Source data: Begin
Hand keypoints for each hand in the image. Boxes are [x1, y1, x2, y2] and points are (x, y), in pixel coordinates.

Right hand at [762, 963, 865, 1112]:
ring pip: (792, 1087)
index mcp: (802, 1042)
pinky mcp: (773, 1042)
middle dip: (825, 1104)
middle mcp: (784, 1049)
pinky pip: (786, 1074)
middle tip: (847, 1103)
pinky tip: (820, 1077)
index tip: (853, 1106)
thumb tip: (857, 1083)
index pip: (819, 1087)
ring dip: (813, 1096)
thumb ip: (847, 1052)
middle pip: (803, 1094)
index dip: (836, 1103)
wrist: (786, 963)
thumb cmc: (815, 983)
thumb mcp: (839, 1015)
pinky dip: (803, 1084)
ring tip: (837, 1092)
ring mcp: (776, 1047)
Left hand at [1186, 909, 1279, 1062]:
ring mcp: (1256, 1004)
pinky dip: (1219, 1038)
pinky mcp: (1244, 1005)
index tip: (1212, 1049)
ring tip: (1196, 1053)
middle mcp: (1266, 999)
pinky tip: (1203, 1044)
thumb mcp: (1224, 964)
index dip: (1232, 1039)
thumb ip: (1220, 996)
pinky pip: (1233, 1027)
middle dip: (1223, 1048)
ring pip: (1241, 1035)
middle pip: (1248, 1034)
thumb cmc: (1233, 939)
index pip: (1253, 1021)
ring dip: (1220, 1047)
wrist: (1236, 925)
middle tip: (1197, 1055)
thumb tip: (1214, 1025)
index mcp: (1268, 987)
Source data: End
Source data: Begin
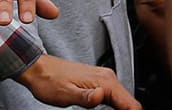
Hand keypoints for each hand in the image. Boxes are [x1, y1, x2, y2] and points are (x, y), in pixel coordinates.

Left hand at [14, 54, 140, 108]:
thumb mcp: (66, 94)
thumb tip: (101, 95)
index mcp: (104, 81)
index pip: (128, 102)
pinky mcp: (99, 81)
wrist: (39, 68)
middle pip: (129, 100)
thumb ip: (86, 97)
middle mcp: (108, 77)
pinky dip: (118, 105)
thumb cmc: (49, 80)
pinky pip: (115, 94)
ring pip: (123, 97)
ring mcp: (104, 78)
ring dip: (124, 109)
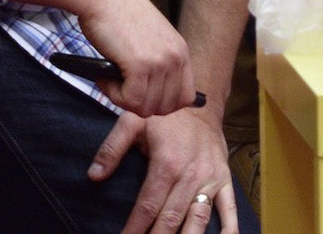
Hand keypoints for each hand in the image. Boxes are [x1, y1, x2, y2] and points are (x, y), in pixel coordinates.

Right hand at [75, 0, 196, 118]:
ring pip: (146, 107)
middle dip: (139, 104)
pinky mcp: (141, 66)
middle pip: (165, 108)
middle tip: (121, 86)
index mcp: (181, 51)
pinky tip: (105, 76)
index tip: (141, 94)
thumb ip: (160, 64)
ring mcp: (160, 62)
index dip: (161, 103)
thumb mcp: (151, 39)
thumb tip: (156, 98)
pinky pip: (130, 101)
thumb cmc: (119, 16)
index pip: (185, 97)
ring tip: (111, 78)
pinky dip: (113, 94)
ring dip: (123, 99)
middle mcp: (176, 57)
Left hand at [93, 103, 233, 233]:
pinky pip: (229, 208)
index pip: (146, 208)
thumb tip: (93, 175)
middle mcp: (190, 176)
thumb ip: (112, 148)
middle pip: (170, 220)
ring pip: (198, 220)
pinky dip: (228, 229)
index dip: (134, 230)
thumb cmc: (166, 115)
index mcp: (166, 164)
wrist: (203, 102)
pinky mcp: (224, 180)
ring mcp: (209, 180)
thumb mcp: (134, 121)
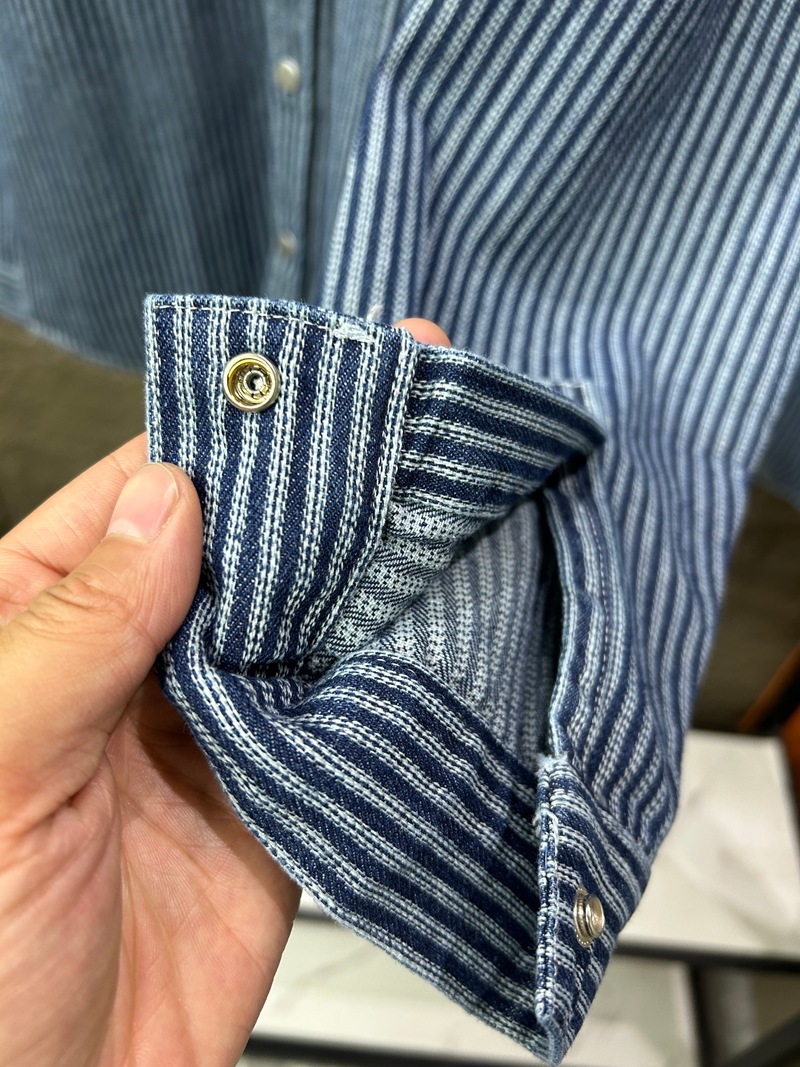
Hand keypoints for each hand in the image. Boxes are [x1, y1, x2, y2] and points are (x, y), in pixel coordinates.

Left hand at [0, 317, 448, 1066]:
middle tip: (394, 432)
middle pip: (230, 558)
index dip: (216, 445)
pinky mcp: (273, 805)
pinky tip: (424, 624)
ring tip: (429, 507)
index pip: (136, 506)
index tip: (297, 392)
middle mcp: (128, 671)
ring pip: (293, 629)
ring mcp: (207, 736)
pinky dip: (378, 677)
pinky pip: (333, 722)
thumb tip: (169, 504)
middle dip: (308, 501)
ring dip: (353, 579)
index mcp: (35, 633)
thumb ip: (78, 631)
Source data: End
Task details -
The count alone is wanted: how many lines above hold the string "hand"?

Expected output -
10